What explains the evolution of the observed topological architecture? The TR network appears to grow by node duplication [33], resulting in structurally related TF protein families, in which diversification is both a result of TF structural evolution [34] and the evolution of DNA binding motifs [35]. The subsequent natural selection of motifs and higher order structures might have been driven by their ability to provide reliable information processing functions to the cell, including robustness against mutations [36], noise [19, 20], and oscillating signals [37, 38], while simultaneously allowing rapid response to common signals in an overall highly variable environment [21]. The future availability of additional types of interaction maps, such as those of phosphoproteins [39], together with an improved understanding of the behavior of fast- (signaling), slow- (transcriptional) and combined circuits [38, 4042] will probably further explain the emergence of the observed small and large-scale topological structures of the cell's information processing network.

Methods

Databases and Software

The publicly available dataset on the TR network of Saccharomyces cerevisiae was downloaded from the supporting website of the original publication [6]. This computationally filtered dataset, originally obtained in rich media and a few other growth conditions, lists directed binary interactions at various confidence levels, and is further improved by including additional transcriptional interactions from the literature [6]. All computational analyses were performed with the SGD IDs of the genes that were then transformed back to traditional gene names for easier presentation. Conversion tables were downloaded from the Saccharomyces Genome Database (SGD) and the MIPS Comprehensive Yeast Genome Database (CYGD). Of the six different datasets representing various confidence levels [6], we used the highest confidence data set for most of our analyses (Supplementary Table S1). Originally, the network derived from this dataset contained 1905 nodes and 3406 regulatory interactions, which we reduced to 1905 nodes and 3394 directed links by removing 12 autoregulatory links. The resulting network contained 99 TFs (54 input and 45 intermediate nodes) and except for two small isolated groups – with the input nodes Pdr3 (drug resistance, regulating itself and one other gene) and Zap1 (zinc-regulated, regulating four other genes) – it is comprised of one giant connected component. Most targets (intermediate and output nodes) are regulated by more than one (on the average, 1.8) TFs. We quantify the relative overlap between the target lists (A i and A j ) of two TFs (i and j) by the Jaccard correlation, |Ai ∩ Aj|/|Ai Aj|, between the two sets.
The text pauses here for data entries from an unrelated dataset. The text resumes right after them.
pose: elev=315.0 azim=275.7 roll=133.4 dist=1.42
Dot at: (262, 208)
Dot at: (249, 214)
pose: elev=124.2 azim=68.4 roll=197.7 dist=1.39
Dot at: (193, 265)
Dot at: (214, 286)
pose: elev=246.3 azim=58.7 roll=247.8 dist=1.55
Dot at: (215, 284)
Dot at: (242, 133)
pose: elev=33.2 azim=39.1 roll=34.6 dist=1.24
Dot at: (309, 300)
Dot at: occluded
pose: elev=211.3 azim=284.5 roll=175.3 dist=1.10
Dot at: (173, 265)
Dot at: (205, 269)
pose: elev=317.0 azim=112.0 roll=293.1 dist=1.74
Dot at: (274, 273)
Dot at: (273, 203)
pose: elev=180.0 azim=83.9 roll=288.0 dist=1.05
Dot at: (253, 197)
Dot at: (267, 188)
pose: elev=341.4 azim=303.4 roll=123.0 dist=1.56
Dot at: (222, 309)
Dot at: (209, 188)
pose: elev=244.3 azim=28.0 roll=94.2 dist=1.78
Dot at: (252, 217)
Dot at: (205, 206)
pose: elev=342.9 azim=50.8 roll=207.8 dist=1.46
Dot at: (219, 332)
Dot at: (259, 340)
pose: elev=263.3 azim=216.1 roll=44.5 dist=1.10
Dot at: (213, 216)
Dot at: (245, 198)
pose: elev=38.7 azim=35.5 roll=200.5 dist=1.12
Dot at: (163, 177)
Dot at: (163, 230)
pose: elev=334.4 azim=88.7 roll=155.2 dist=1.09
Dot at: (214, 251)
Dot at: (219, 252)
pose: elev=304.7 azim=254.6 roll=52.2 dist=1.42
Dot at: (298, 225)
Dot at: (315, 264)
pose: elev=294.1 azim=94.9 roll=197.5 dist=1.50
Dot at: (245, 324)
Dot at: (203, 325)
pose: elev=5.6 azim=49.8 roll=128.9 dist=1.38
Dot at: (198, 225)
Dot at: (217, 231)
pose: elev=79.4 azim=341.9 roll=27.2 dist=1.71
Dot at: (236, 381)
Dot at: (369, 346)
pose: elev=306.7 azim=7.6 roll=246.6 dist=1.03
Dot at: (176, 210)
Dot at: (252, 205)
An alternative representation of the TR network is to consider only TFs and the regulatory interactions between them, in which case the network contains 99 nodes of which 69 are connected in a giant component.

The normalized microarray expression data sets GDS18-20, GDS112-115, and GDS362 were downloaded from the FTP directory of NCBI's Gene Expression Omnibus (GEO). Our programs were written in Perl and C++, and for visualization we used the Linux tools Xfig and Gnuplot together with the network drawing program Pajek [43].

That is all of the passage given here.